Step 21, the fog node classifies the data into two groups, normal data and suspicious data. If the fog node detects normal data, it will be processed locally to reduce the data sent to the cloud server to protect user privacy data in an intelligent transportation environment.

Step 22, on the fog node, if the detected data is abnormal data, the fog node sends the data to the cloud server.

Step 23: On the cloud server, the cost-sensitive CNN algorithm performs multi-classification on the abnormal data to obtain specific attack types.

In step 24, the response system in the cloud server will send the result to the administrator at the fog node side. The administrator finds the infected smart device and takes measures to realize the coordinated work between the fog node and the cloud server.
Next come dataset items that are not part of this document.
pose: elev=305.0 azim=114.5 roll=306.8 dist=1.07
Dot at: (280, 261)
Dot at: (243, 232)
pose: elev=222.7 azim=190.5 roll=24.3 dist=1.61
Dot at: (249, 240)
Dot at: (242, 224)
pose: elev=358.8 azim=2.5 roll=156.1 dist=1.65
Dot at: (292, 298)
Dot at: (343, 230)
4. a kind of car networking intrusion detection method based on cloud-fog collaboration according to claim 1, is characterized in that, in described step 3, cost-sensitive CNN adds cost matrix ξ between softmax and loss layer of CNN, through joint optimization Automatically update parameters, including:

Step 31: The suspicious data screened by the fog node is passed to the cost-sensitive CNN algorithm, and the data label is updated to a specific attack label. In order to reduce the impact of class imbalance on the algorithm, modify the last layer of CNN and add a cost matrix between the softmax and loss layers;

Step 32, before calculating the classification loss, the result of the cost matrix is compressed into [0, 1], and the loss function adopts the cross entropy loss function;

Step 33, the position where the cost matrix ξ is added, in the formula of softmax

Before the index value of each element, a cost value is correspondingly multiplied, and all the cost values constitute the value of the cost matrix, where on in the _softmax formula represents the output of the two-layer CNN.
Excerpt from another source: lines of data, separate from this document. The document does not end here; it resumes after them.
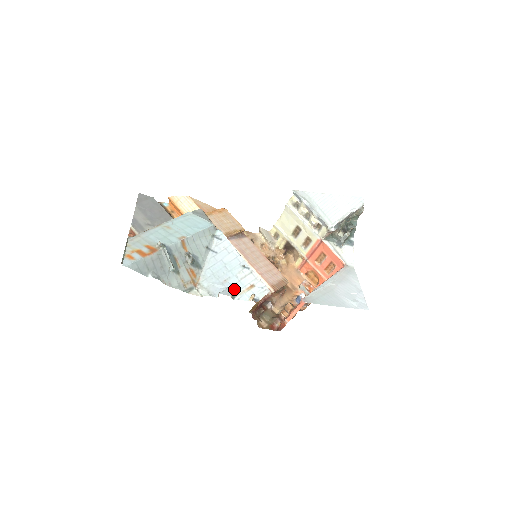
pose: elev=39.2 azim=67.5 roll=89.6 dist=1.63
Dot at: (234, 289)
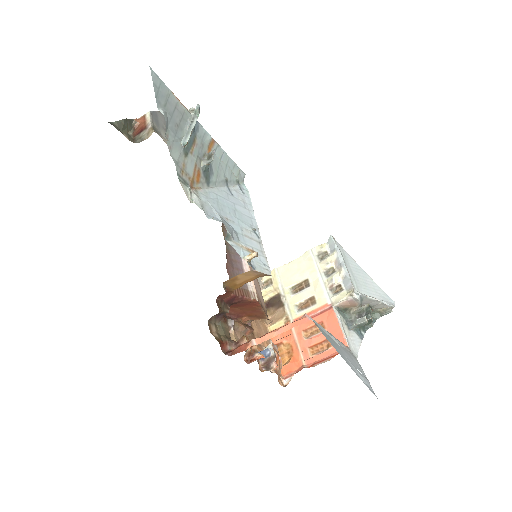
Dot at: (233, 232)
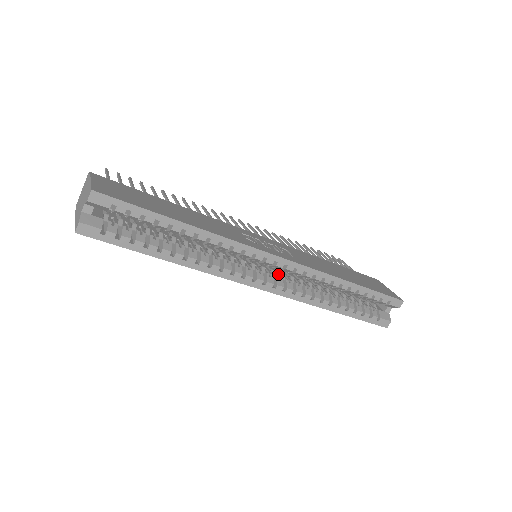
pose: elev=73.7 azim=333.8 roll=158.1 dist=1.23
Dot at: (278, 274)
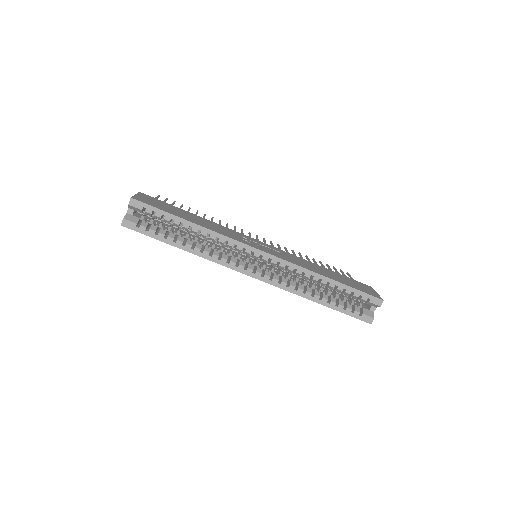
Dot at: (269, 268)
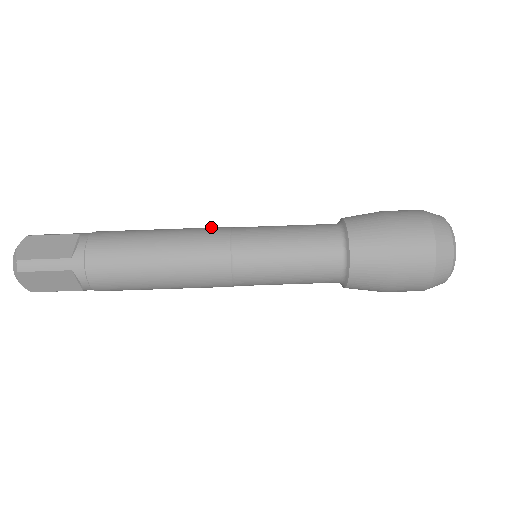
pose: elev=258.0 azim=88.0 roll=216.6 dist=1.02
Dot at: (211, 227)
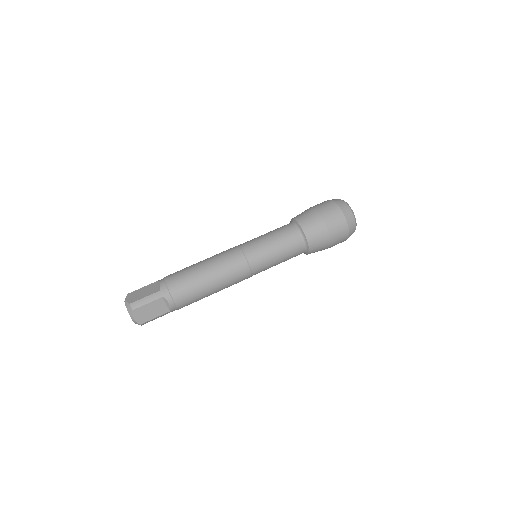
Dot at: occluded
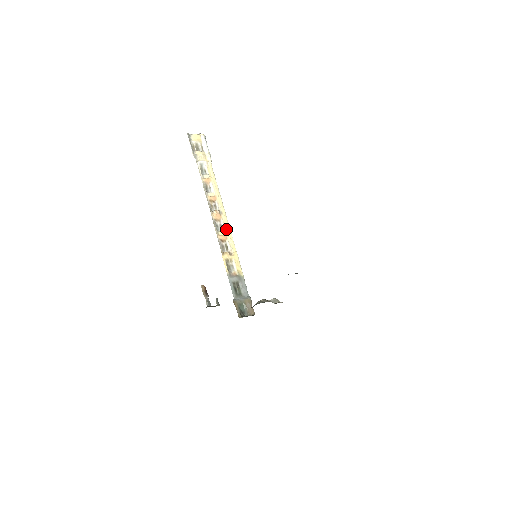
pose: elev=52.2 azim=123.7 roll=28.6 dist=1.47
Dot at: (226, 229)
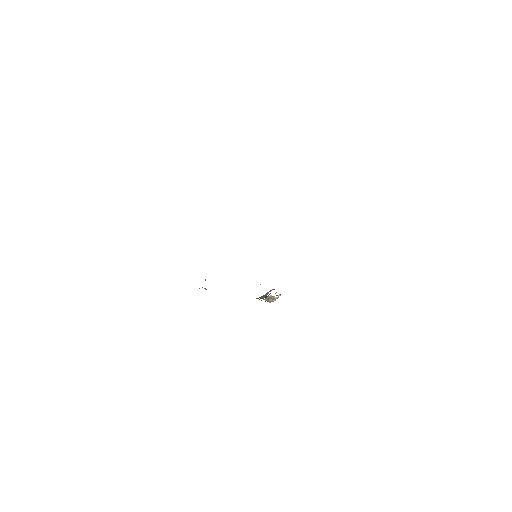
Dot at: occluded
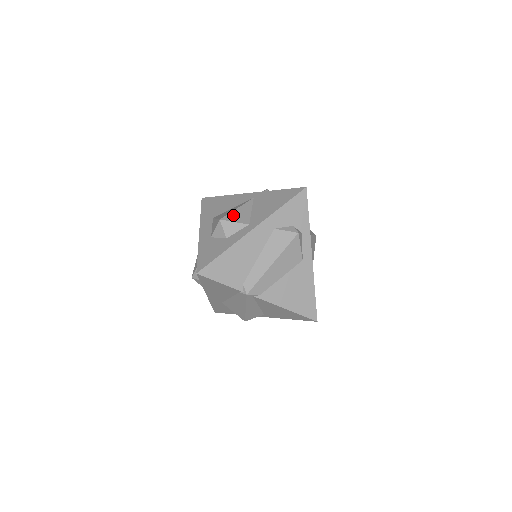
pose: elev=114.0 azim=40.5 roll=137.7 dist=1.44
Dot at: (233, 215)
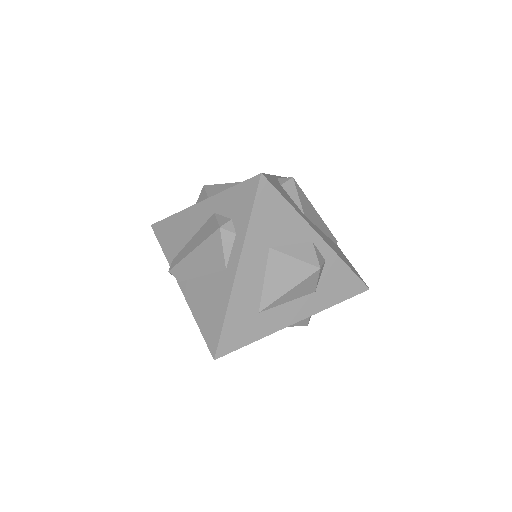
Dot at: (217, 186)
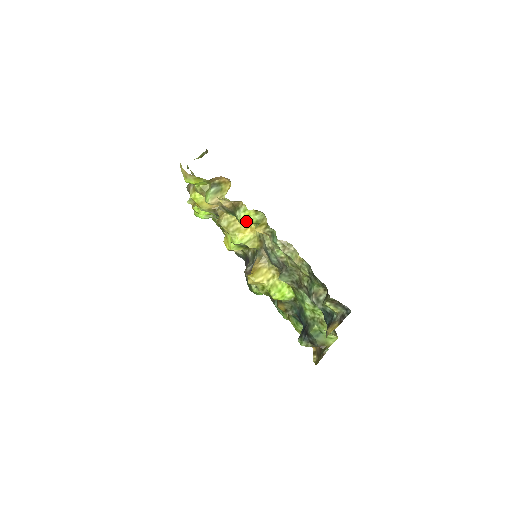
Step 34, when using the cross-entropy loss function, it is necessary to update the cost-sensitive CNN parameter θ and the cost matrix parameter ξ, and use a joint optimization method to update θ and ξ;

5. step 34 according to claim 4 adopts joint optimization mode to update θ and ξ, specifically comprising:

Step 51, for the optimization of θ, use stochastic gradient descent with error backpropagation. In order to optimize ξ, the gradient descent algorithm is used again to calculate the direction of the step size to update the parameters, as follows;

Step 52: Create a cost-sensitive CNN network, initialize the neural network parameter θ, and set the cost matrix and error initialization to 1;

Step 53, the epoch cycle starts until the maximum number of epochs is reached;

Step 54: Calculate the gradient grad(x, d, F(ξ)), update the gradient parameters, where x is the data and d is the data label;

Step 55, in the batch loop, the output is obtained by forward propagation, the gradient is obtained by back propagation, the network parameters are updated, and the loop is exited when the maximum number of batches is reached;

Step 56, the error is obtained by forward propagation, if the error is greater than the set error, the learning rate of the cost matrix is reduced by 100 times, and the error is updated;

Step 57, the epoch loop is stopped, and the loop is exited;

In step 58, the optimal values of the cost matrix parameter ξ and the learning parameter θ are obtained. The cost-sensitive CNN algorithm is trained using the feature vector dataset to be identified, and the cost-sensitive CNN algorithm classifier is obtained.